### WHAT THE TASK ASKS
In the listing below, pick out lines with "config".

### INFORMATION
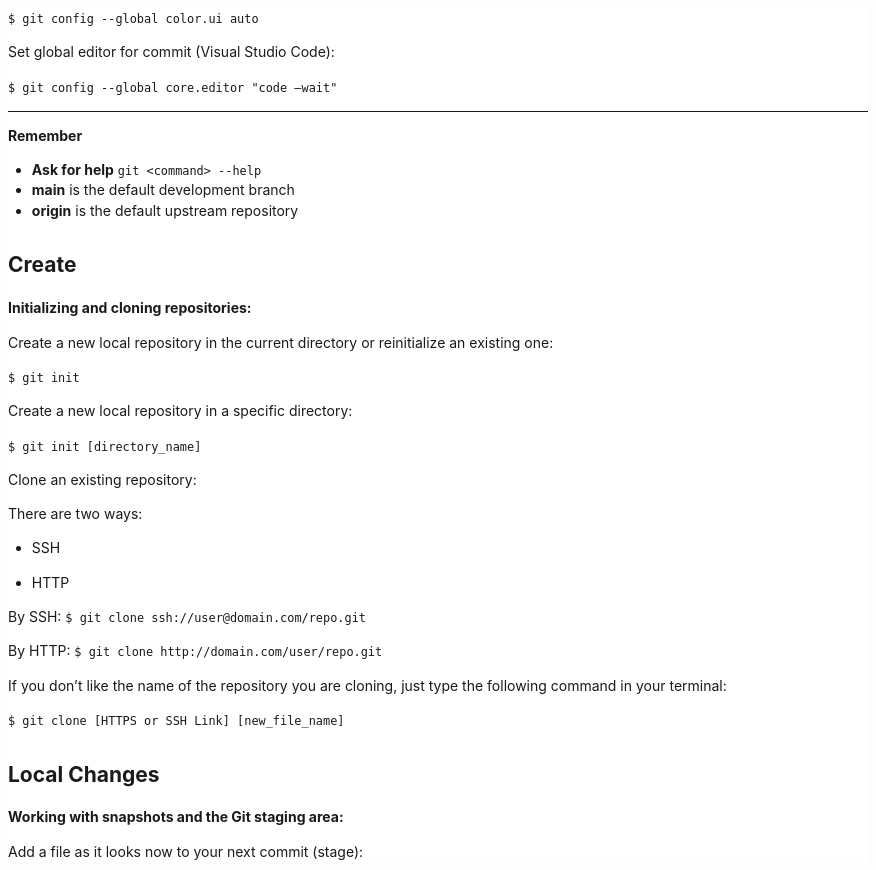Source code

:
 ```
$ git config --global color.ui auto
```

Set global editor for commit (Visual Studio Code):

```
$ git config --global core.editor "code –wait"
```
<hr>

**Remember**

* **Ask for help** ```git <command> --help```
* **main** is the default development branch
* **origin** is the default upstream repository


<a name="create"></a>
## Create

**Initializing and cloning repositories:**


Create a new local repository in the current directory or reinitialize an existing one:

```
$ git init
```

Create a new local repository in a specific directory:

```
$ git init [directory_name]
```

Clone an existing repository:

There are two ways:

* SSH

* HTTP

By SSH: ```$ git clone ssh://user@domain.com/repo.git```

By HTTP: ```$ git clone http://domain.com/user/repo.git```

If you don’t like the name of the repository you are cloning, just type the following command in your terminal:

```
$ git clone [HTTPS or SSH Link] [new_file_name]
```

<a name="local"></a>
## Local Changes

**Working with snapshots and the Git staging area:**


Add a file as it looks now to your next commit (stage):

### EXERCISE SOLUTION
$ git config --global color.ui auto
$ git config --global core.editor "code –wait"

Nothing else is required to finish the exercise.